The methane is maybe more at the dump, but overall should be lower impact.

Mom’s main counter argument is that scraps make the garbage stinky so you have to throw out the bag before it’s totally full sometimes.

In some places sewage plants compost their biosolids. In other places the biosolids go to a landfill. It will be important to know what your sewage plant does before making a decision.

We have a garbage disposal and we are on a septic system. I make it a point to never wash down large chunks of anything, food scraps go directly into the garbage. But smaller gack gets rinsed off into the garbage disposal before going in the dishwasher or getting hand washed. The smaller gack is allowed to build up in the garbage disposal for a day or so, then it gets run and thoroughly rinsed. Been living here for 18 years and no plugged plumbing yet. Honey wagon guy says we only need to get pumped every 6 years instead of the 3 years mandated by the county.

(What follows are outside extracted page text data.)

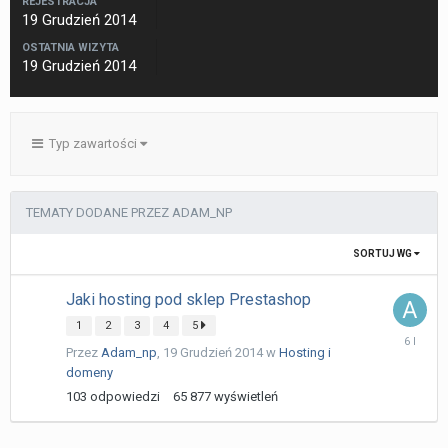
REJESTRACJA
19 Grudzień 2014
OSTATNIA WIZYTA
19 Grudzień 2014
Typ zawartości
TEMATY DODANE PRZEZ ADAM_NP
SORTUJ WG
Jaki hosting pod sklep Prestashop
1
2
3
4
5
5
Przez
Adam_np
,
19 Grudzień 2014
w
Hosting i
Listopad
2019
domeny
103
odpowiedzi
65 877
wyświetleń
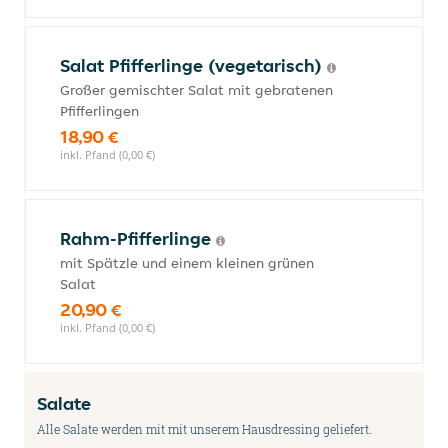
Salat Pfifferlinge (vegetarisch)
Großer gemischter Salat mit gebratenen
Pfifferlingen
18,90 €
inkl. Pfand (0,00 €)
Rahm-Pfifferlinge
mit Spätzle und einem kleinen grünen
Salat
20,90 €
inkl. Pfand (0,00 €)
Salate
Alle Salate werden mit mit unserem Hausdressing geliefert.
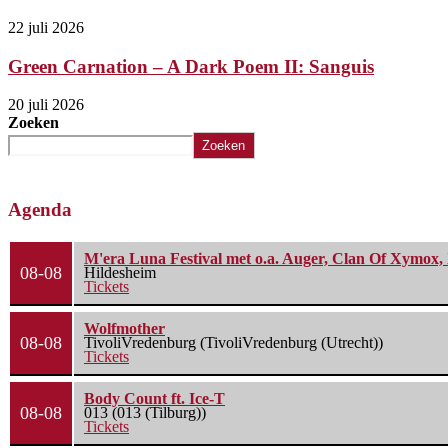
22 juli 2026
Green Carnation – A Dark Poem II: Sanguis
20 juli 2026
Zoeken
Zoeken
Agenda
M'era Luna Festival met o.a. Auger, Clan Of Xymox, 
08-08
Hildesheim
Tickets
Wolfmother
08-08
TivoliVredenburg (TivoliVredenburg (Utrecht))
Tickets
Body Count ft. Ice-T
08-08
013 (013 (Tilburg))
Tickets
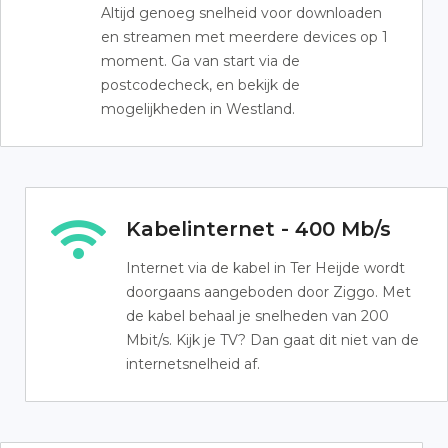
Altijd genoeg snelheid voor downloaden
en streamen met meerdere devices op 1
moment. Ga van start via de
postcodecheck, en bekijk de
mogelijkheden in Westland.
Kabelinternet - 400 Mb/s
Internet via de kabel in Ter Heijde wordt
doorgaans aangeboden door Ziggo. Met
de kabel behaal je snelheden van 200
Mbit/s. Kijk je TV? Dan gaat dit niet van de
internetsnelheid af.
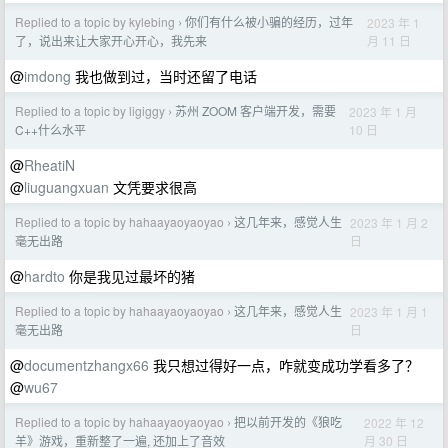
Replied to a topic by kylebing
你们有什么被小骗的经历，过年
2023 年 1
›
月 11 日
了，说出来让大家开心开心，我先来
@
imdong
我也做到过，当时还留了电话
Replied to a topic by ligiggy
苏州 ZOOM 客户端开发，需要
2023 年 1 月
›
10 日
C++什么水平
@
RheatiN
@
liuguangxuan
文凭要求很高
Replied to a topic by hahaayaoyaoyao
这几年来，感觉人生
2023 年 1 月 2
›
日
毫无出路
@
hardto
你是我见过最坏的猪
Replied to a topic by hahaayaoyaoyao
这几年来，感觉人生
2023 年 1 月 1
›
日
毫无出路
@
documentzhangx66
我只想过得好一点，咋就变成功学看多了？
@
wu67
Replied to a topic by hahaayaoyaoyao
把以前开发的《狼吃
2022 年 12
›
月 30 日
羊》游戏，重新整了一遍, 还加上了音效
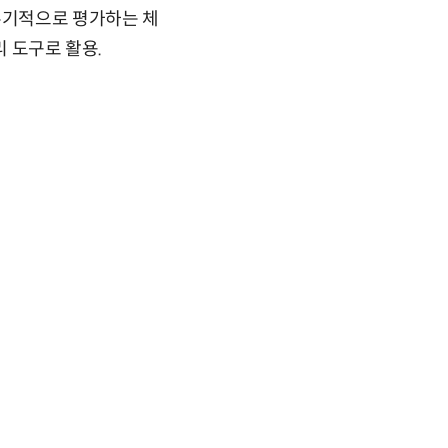
주기적으로 평가하는 체
리 도구로 활용.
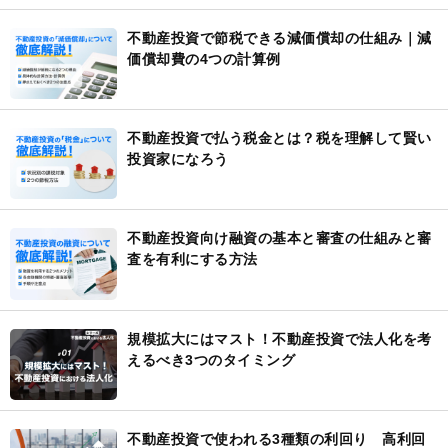
不動産投資で節税できる減価償却の仕組み｜減
価償却費の4つの計算例
不動産投資で払う税金とは？税を理解して賢い
投資家になろう
不動産投資向け融資の基本と審査の仕組みと審
査を有利にする方法
規模拡大にはマスト！不動産投資で法人化を考
えるべき3つのタイミング
不動産投資で使われる3種類の利回り 高利回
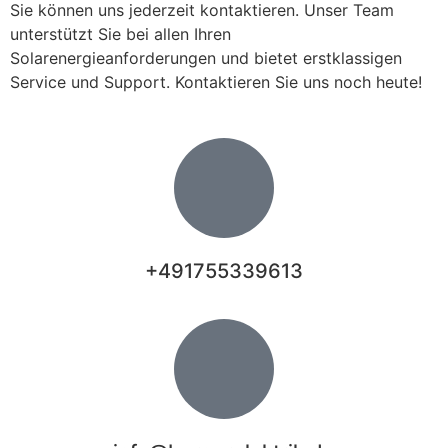
Sie können uns jederzeit kontaktieren. Unser Team
unterstützt Sie bei allen Ihren
Solarenergieanforderungen und bietet erstklassigen
Service und Support. Kontaktieren Sie uns noch heute!
+491755339613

I still have to pay him to come here every three years for what amounts to him signing the paper for the county.

So what about instead of using an in-sink disposal, throwing food scraps into the toilet? With a modern low-flush model, does it use less water that way? (Especially if you do this after using the toilet, when you would flush it anyway.)

Of course, even better environmentally is the organic disposal – household pets.